Wednesday, June 25, 2008

The Green Mile (1999)


The Green Mile, nominated for Best Picture of 1999, requires patience. It's a very slow-moving film, clocking in at just a bit more than three hours long. It has very little in the way of action sequences, and it's really very confined, for the most part, to a single cell block in a Louisiana prison. In fact, it's almost an hour into the film before you even find out a central point, one that is the key to the entire film's plot. And yet this is a mesmerizing film. It's quite a presentation of the ideas of faith and goodness.

Tom Hanks plays Paul Edgecomb, a guard on Death Row who comes to realize that he is in the presence of a miracle after the arrival of a very large convict named John Coffey, played by Michael Clarke Duncan. Edgecomb and his fellow guards are, with one notable exception, all good-hearted men. They seem to want to treat the prisoners with respect and dignity, unless the prisoners fail to deserve such treatment. Only one, really, does that, and he's played by Sam Rockwell doing a rather bad Gary Oldman version of a crazy convict. I suppose Rockwell's "Wild Bill" Wharton is meant to show the contrast between good and evil, but he does go a bit over the top at times.

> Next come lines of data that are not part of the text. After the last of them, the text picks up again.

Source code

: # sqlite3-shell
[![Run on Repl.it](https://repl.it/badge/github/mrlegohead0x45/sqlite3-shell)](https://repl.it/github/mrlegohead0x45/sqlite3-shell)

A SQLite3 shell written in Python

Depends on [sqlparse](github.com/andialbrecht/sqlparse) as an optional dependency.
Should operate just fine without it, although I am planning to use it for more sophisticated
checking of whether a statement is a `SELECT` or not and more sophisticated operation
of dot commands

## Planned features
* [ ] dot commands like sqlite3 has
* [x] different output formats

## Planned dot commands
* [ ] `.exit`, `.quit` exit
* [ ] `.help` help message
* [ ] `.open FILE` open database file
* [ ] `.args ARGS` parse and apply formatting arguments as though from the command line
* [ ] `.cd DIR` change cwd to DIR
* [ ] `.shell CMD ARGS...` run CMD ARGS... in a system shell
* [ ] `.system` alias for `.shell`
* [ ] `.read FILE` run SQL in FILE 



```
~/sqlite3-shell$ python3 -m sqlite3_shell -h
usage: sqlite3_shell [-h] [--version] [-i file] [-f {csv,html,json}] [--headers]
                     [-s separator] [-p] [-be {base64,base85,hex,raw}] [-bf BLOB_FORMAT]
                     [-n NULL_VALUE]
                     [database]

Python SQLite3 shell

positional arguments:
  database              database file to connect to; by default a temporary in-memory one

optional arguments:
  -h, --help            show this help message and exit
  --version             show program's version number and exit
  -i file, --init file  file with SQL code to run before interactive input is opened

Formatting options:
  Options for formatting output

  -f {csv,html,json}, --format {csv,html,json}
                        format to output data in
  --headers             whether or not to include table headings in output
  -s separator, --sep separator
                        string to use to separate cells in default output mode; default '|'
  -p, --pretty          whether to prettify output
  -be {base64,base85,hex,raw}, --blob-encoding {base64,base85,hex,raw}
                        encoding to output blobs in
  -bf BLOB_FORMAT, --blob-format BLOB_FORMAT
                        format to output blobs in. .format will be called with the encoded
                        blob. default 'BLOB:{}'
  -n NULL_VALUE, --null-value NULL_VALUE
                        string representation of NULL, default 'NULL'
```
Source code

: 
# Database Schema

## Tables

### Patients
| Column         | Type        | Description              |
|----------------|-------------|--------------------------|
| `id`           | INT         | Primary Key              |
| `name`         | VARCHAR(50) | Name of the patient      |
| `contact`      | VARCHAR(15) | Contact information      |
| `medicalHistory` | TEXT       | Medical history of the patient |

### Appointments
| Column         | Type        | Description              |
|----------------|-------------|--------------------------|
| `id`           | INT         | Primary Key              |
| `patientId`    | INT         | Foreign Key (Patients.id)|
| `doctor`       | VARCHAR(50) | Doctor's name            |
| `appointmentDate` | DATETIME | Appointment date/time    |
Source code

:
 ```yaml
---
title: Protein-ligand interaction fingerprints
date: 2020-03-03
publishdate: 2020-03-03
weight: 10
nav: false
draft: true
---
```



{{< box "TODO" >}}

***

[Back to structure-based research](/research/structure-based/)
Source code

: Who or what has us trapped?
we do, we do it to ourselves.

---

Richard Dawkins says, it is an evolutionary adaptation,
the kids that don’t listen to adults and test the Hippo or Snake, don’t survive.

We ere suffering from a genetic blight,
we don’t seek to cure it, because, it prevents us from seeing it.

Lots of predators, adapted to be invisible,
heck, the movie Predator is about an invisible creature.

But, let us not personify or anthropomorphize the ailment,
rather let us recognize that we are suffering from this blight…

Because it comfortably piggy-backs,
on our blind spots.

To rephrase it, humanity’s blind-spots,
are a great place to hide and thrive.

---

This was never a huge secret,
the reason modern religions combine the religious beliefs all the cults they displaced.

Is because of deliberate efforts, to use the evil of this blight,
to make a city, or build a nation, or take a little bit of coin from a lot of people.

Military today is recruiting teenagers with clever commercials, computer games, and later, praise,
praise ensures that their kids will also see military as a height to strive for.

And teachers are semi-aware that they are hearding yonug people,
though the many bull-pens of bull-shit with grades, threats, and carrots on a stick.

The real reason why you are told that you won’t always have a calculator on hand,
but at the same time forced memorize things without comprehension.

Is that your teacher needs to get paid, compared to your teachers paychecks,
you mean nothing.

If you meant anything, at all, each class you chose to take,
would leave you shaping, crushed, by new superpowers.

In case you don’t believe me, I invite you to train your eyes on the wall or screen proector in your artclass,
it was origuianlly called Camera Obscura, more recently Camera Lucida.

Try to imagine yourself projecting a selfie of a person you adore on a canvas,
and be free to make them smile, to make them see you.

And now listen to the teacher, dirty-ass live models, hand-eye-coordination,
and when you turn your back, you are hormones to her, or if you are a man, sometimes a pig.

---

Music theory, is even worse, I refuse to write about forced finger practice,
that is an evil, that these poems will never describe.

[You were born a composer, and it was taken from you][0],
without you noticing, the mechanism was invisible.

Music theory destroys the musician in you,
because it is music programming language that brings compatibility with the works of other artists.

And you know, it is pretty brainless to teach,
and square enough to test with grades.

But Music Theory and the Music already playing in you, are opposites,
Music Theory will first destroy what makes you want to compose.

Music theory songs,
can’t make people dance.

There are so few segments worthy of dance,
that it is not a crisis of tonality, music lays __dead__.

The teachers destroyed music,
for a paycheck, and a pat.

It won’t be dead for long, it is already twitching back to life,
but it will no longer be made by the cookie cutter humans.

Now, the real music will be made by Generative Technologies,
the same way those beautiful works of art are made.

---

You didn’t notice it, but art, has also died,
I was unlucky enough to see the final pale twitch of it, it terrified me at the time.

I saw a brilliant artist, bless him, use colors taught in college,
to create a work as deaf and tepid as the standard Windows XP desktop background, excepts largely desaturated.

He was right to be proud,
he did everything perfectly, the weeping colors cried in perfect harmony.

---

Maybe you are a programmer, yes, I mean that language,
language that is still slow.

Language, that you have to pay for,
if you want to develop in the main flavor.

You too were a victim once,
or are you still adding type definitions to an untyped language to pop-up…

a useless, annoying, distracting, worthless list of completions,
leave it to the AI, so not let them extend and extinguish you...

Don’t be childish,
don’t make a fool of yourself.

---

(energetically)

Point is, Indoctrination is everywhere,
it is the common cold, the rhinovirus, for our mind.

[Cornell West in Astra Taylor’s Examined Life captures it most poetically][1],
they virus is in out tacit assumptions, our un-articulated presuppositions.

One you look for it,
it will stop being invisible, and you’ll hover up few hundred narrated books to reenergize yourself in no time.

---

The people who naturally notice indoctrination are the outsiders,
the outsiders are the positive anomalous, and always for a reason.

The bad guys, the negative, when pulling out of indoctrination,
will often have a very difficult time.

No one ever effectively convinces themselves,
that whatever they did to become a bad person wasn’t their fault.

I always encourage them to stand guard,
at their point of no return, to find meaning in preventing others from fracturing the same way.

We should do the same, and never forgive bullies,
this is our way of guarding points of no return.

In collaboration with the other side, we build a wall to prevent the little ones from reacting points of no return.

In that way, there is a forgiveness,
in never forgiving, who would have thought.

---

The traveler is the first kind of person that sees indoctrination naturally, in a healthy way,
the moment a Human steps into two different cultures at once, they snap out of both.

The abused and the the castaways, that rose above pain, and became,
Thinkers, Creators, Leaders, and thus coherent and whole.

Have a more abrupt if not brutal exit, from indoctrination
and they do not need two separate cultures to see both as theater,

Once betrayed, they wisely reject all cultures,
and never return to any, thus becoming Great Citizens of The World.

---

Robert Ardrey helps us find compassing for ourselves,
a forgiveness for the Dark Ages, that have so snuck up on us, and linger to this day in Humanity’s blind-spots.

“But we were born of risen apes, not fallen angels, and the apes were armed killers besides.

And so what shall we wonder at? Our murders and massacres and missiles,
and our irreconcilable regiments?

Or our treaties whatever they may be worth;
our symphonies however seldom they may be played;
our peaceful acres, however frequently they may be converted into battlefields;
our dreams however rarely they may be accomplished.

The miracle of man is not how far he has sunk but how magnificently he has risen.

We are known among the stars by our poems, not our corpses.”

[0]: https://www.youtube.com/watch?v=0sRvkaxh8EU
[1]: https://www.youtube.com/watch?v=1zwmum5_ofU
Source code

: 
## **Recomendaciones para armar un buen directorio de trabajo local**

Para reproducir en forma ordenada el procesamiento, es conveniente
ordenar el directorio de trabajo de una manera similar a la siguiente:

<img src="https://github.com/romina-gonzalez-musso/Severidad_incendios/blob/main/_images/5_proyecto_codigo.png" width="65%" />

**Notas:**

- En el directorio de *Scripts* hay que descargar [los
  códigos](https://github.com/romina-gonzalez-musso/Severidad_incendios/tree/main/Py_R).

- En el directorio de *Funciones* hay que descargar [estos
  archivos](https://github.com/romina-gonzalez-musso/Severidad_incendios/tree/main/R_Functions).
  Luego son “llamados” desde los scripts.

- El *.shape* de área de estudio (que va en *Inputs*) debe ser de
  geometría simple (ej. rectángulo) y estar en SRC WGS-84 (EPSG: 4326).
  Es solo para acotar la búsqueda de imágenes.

Duncan, a giant of a man, plays John Coffey very simply and effectively. He's a man who only wants to do what he thinks is good, and he seems to possess the ability to know when someone good is in need. He realizes that Edgecomb is suffering from a bladder infection and asks the guard to come to his cell to talk to him. He grabs Edgecomb's crotch until the prison's lights start to get brighter and then what appear to be insects fly out of his mouth. It's a pretty stunning sight the first time you witness it; actually, it's a pretty stunning sight each time. What to do with John Coffey becomes a discussion for all of the guards after he brings back to life a mouse that a fellow prisoner has befriended. How does one behave when confronted with a miracle?

You're going to have a couple of very uncomfortable moments watching this film, so be warned. Three people are executed by the electric chair; they are on death row, after all. The filmmakers present each of these executions in pretty explicit detail. You'll learn a great deal about how executions took place during the early part of the 20th Century whether you want to or not. The second one, in particular, involving Michael Jeter's Del, who speaks with such an indecipherable accent that I had to keep rewinding, is the most gruesome, thanks to the aforementioned "bad guard," the aptly named Percy Wetmore. He's one of the true villains of the piece, something that John Coffey notices almost immediately.

The members of the cast are well chosen. In addition to Hanks and Duncan, I'd single out David Morse as one of the other guards, Brutus Howell. His character is nicknamed "Brutal," but really he's just a quiet man who takes his job very seriously. Warm-hearted Bonnie Hunt plays Edgecomb's wife, James Cromwell offers some stoic support as the prison warden, and Patricia Clarkson makes a brief but illuminating appearance as the warden's cancer-stricken wife. Percy Wetmore is played by Doug Hutchison, and he's so very good at playing someone with a rotten core. I suppose one could say that the good characters are "too" good and the bad ones "too" bad, but the actors infuse their parts with a real sense of humanity.

I didn't particularly enjoy the frame narrative involving the now-elderly Edgecomb telling his story to another resident of the retirement home where he stays. It doesn't seem necessary, and I think it actually lessens the impact of the overall story somewhat. I suppose the filmmakers wanted to have some sort of "reason" to start and end the narrative, but I think what happens on the Green Mile (the nickname for death row because of its green floor) is intriguing enough. It doesn't need anything more to make it a compelling story.

I hope people don't watch The Green Mile thinking that it's some sort of parable about religious faith. I don't think it has anything to do with any specific religion, really. In fact, John Coffey says that he doesn't even want a minister when it's time for his execution. There's a lot of talk here about what constitutes heaven and what might or might not be a miracle, but this doesn't seem to be a movie obsessed with pushing a particular religious agenda. It's more about our personal faith, what we choose to believe in or not believe in, about how we decide to live our lives.